[Collected data]
::::::
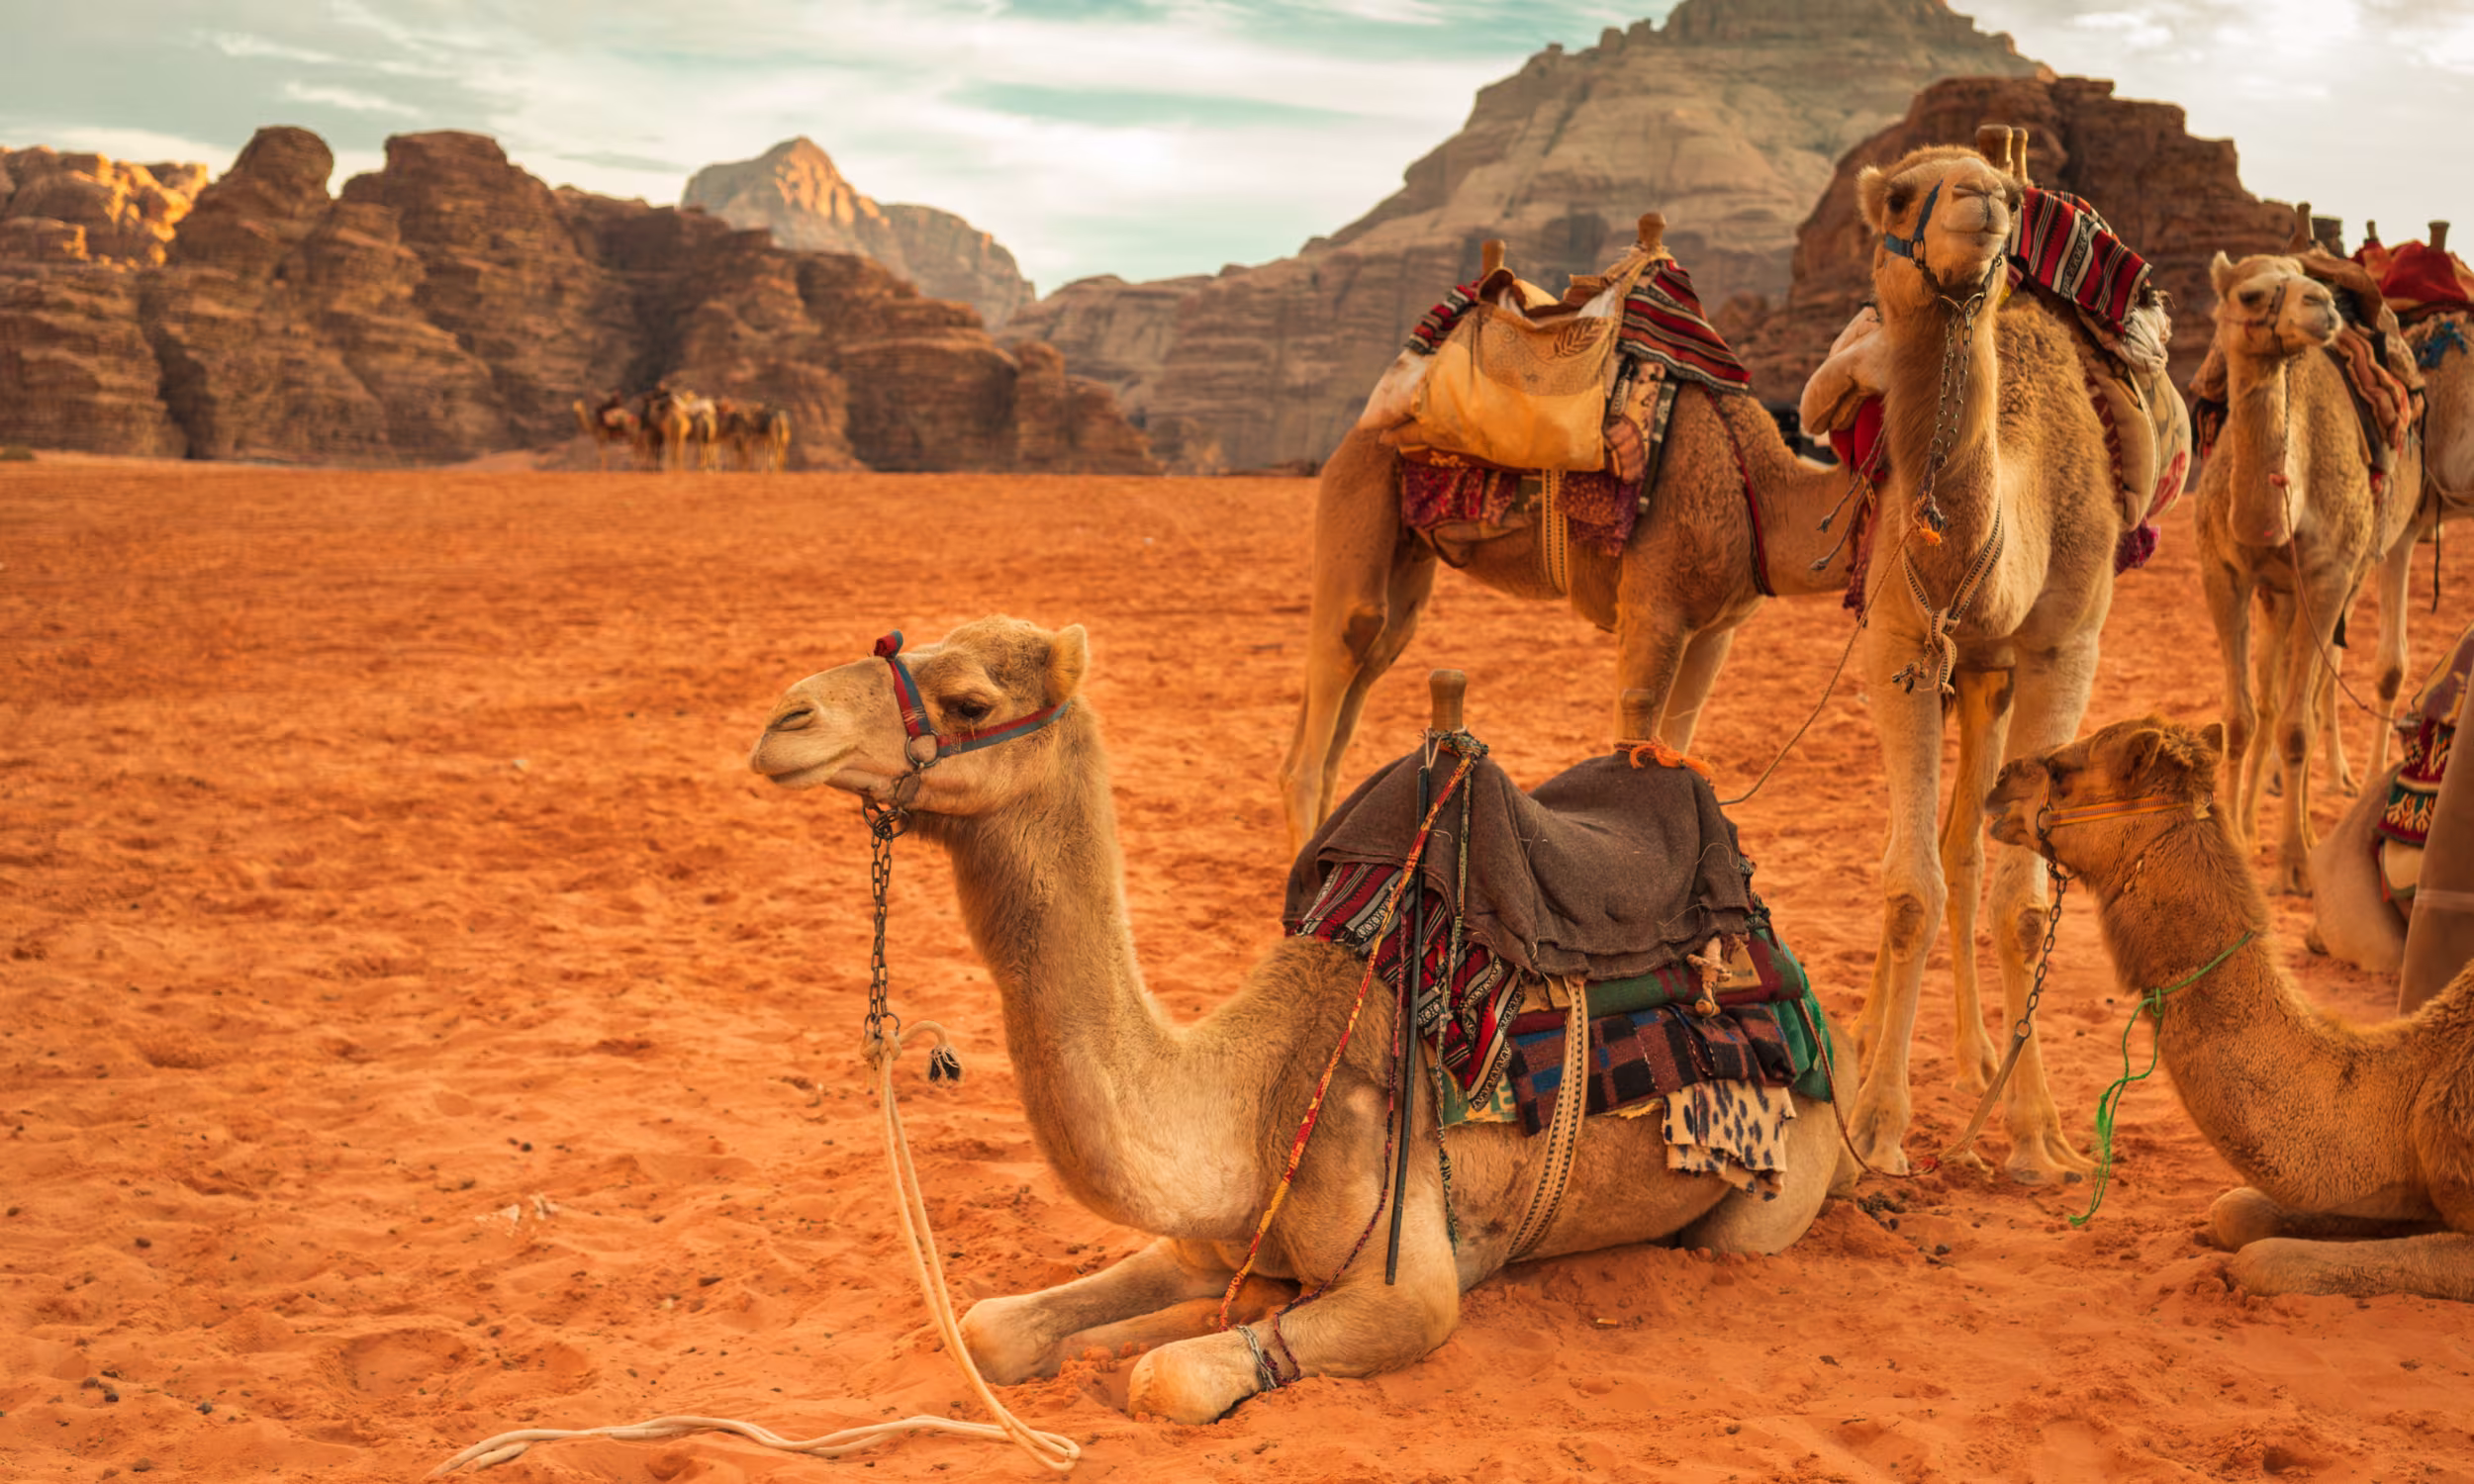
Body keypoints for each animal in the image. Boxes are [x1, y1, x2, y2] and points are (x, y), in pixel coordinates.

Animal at [749, 616, 1848, 1423]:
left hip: (1765, 1205)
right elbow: (992, 1328)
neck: (1250, 1097)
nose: (784, 719)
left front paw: (1152, 1347)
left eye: (972, 700)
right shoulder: (1203, 1238)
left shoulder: (1410, 1288)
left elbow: (1173, 1374)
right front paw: (1091, 1337)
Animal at [1281, 226, 1861, 849]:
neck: (1760, 486)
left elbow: (1679, 749)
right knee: (1341, 665)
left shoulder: (1715, 630)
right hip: (1358, 491)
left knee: (1373, 657)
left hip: (1407, 556)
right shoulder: (1653, 611)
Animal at [2195, 251, 2423, 892]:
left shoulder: (2327, 579)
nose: (2320, 305)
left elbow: (2298, 725)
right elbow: (2241, 719)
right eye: (2250, 294)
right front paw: (2237, 839)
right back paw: (2251, 823)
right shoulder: (2222, 573)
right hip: (2278, 596)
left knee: (2318, 692)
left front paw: (2295, 863)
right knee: (2272, 700)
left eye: (2303, 282)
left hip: (2363, 565)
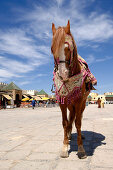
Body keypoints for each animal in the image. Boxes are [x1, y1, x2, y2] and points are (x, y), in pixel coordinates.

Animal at [51, 20, 96, 159]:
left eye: (68, 48)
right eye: (52, 49)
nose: (63, 73)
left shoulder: (79, 101)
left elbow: (78, 122)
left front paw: (81, 149)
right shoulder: (62, 101)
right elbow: (65, 122)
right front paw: (65, 146)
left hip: (82, 103)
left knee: (78, 117)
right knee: (71, 118)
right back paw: (70, 134)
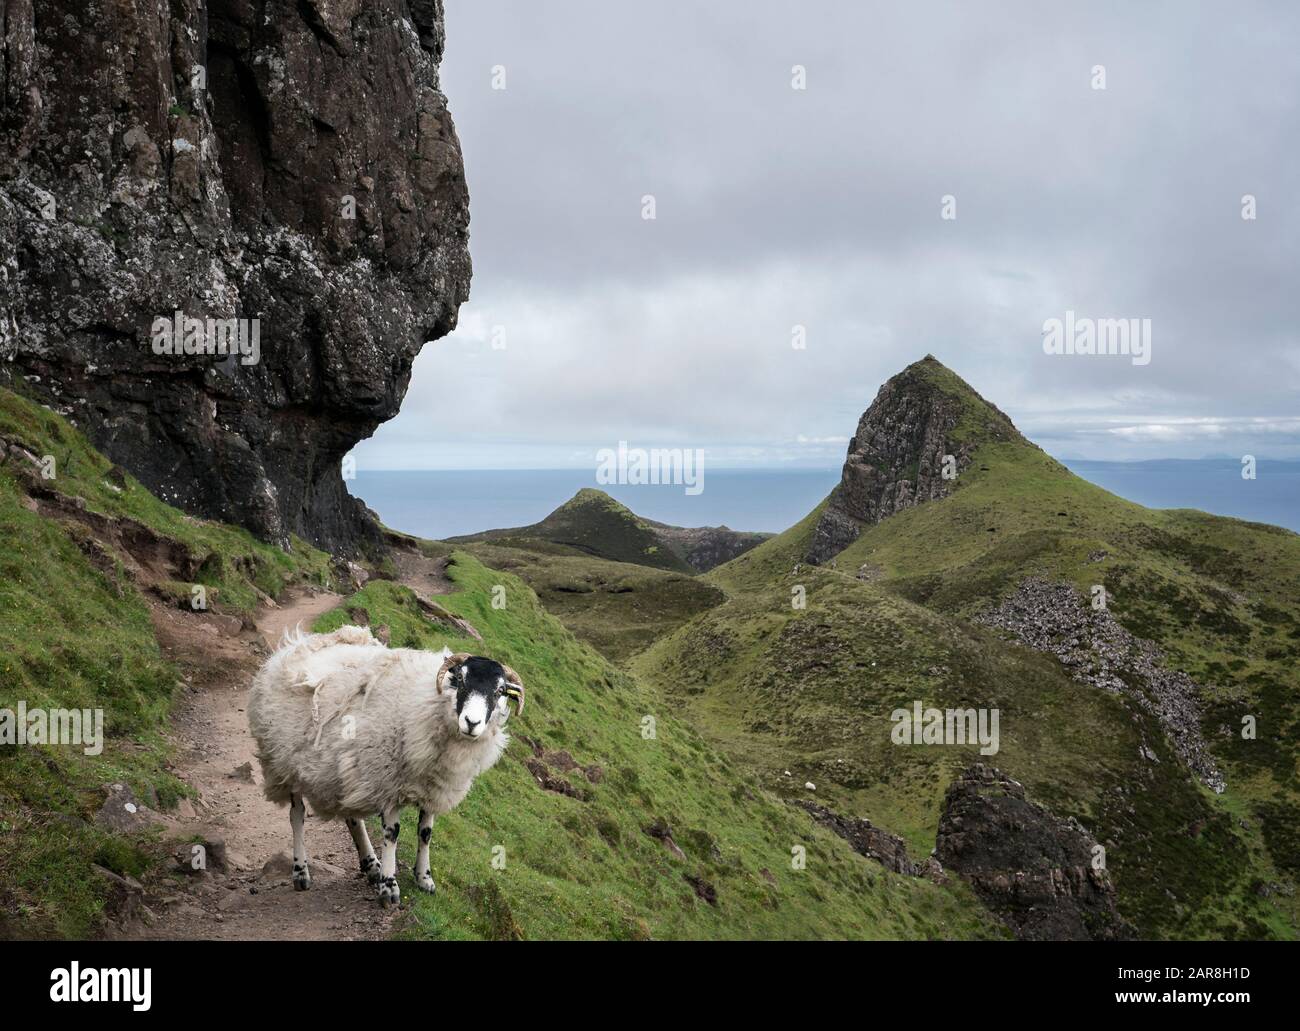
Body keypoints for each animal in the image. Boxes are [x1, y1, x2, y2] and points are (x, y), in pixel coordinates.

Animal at [248, 624, 522, 904]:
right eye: (462, 680)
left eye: (499, 691)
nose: (472, 722)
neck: (428, 705)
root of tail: (295, 644)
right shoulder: (388, 780)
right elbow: (392, 833)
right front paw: (389, 886)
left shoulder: (432, 785)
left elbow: (426, 833)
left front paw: (424, 878)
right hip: (283, 764)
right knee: (297, 815)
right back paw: (301, 871)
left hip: (343, 767)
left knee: (352, 818)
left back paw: (371, 864)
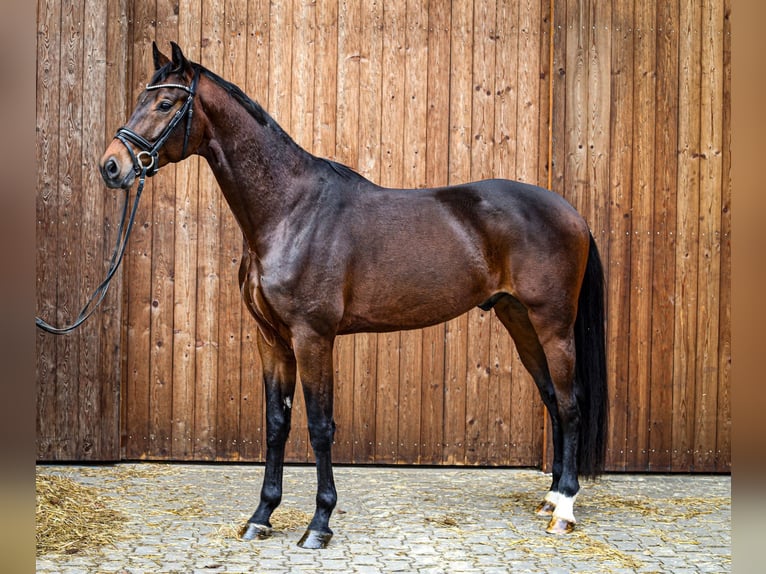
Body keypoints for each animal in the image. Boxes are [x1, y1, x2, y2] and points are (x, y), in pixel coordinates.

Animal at [100, 42, 608, 552]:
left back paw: (564, 509)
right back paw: (549, 498)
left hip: (552, 324)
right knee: (551, 399)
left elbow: (320, 426)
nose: (112, 166)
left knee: (570, 404)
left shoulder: (313, 337)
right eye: (142, 99)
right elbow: (276, 425)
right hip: (518, 319)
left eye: (165, 103)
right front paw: (262, 515)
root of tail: (571, 212)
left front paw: (319, 523)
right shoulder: (271, 340)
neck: (290, 211)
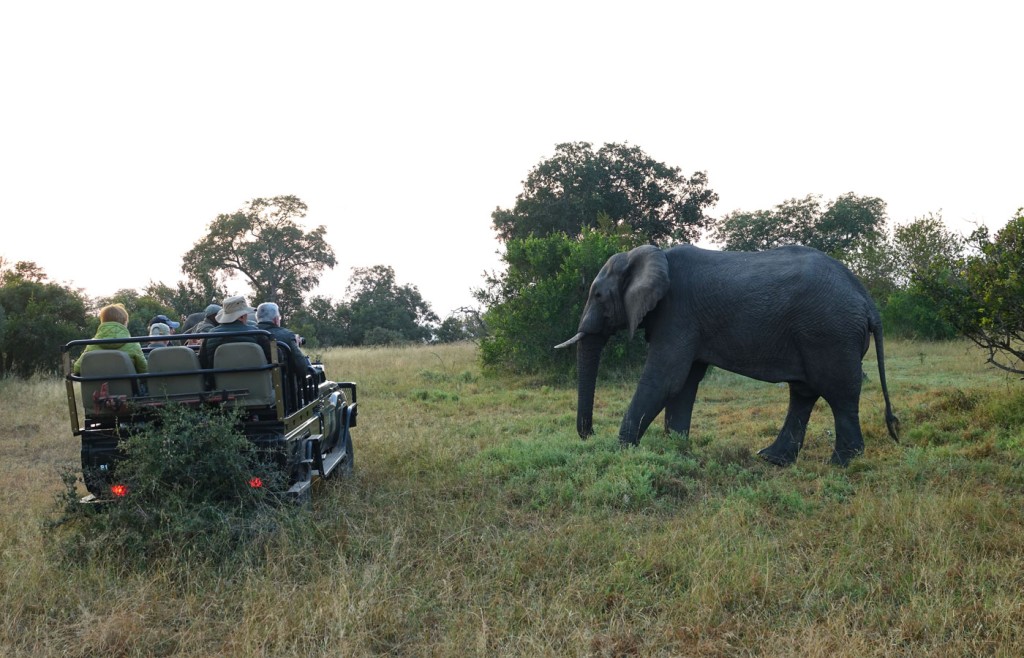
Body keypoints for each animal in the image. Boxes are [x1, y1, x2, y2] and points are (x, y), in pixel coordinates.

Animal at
::::::
**Task objective:** From the first line of the entries above down to the line holding "left back paw: (371, 864)", quote each line exactly and nothing else, skipping pictures.

**Response:**
Body keypoints for each animal in the image. Boxes are [x1, y1, x2, y2] and points are (x, y), in pixel coordinates.

Animal at [749, 616, 1848, 1423]:
left hip: (1765, 1205)
right elbow: (992, 1328)
neck: (1250, 1097)
nose: (784, 719)
left front paw: (1152, 1347)
left eye: (972, 700)
right shoulder: (1203, 1238)
left shoulder: (1410, 1288)
left elbow: (1173, 1374)
right front paw: (1091, 1337)
Animal at [1281, 226, 1861, 849]:
neck: (1760, 486)
left elbow: (1679, 749)
right knee: (1341, 665)
left shoulder: (1715, 630)
right hip: (1358, 491)
left knee: (1373, 657)
left hip: (1407, 556)
right shoulder: (1653, 611)
Animal at [2195, 251, 2423, 892]:
left shoulder: (2327, 579)
nose: (2320, 305)
left elbow: (2298, 725)
right elbow: (2241, 719)
right eye: (2250, 294)
right front paw: (2237, 839)
right back paw: (2251, 823)
right shoulder: (2222, 573)
right hip: (2278, 596)
left knee: (2318, 692)
left front paw: (2295, 863)
right knee: (2272, 700)
left eye: (2303, 282)
left hip: (2363, 565)
Body keypoints for each animal in the image. Boxes are [x1, y1, x2, y2] and points are (x, y), in pixel coordinates.

Animal at [51, 20, 96, 159]:
left eye: (68, 48)
right eye: (52, 49)
nose: (63, 73)
left shoulder: (79, 101)
left elbow: (78, 122)
left front paw: (81, 149)
right shoulder: (62, 101)
right elbow: (65, 122)
right front paw: (65, 146)
left hip: (82, 103)
left knee: (78, 117)
right knee: (71, 118)
right back paw: (70, 134)
Body keypoints for each animal in the image. Boxes are [x1, y1, x2, y2] and points are (x, y), in pixel coordinates.

Animal at [248, 624, 522, 904]:
right eye: (462, 680)
left eye: (499, 691)
nose: (472, 722)
neck: (428, 705)
root of tail: (295, 644)
right shoulder: (388, 780)
right elbow: (392, 833)
right front paw: (389, 886)
left shoulder: (432, 785)
left elbow: (426, 833)
left front paw: (424, 878)
right hip: (283, 764)
right knee: (297, 815)
right back paw: (301, 871)
left hip: (343, 767)
left knee: (352, 818)
left back paw: (371, 864)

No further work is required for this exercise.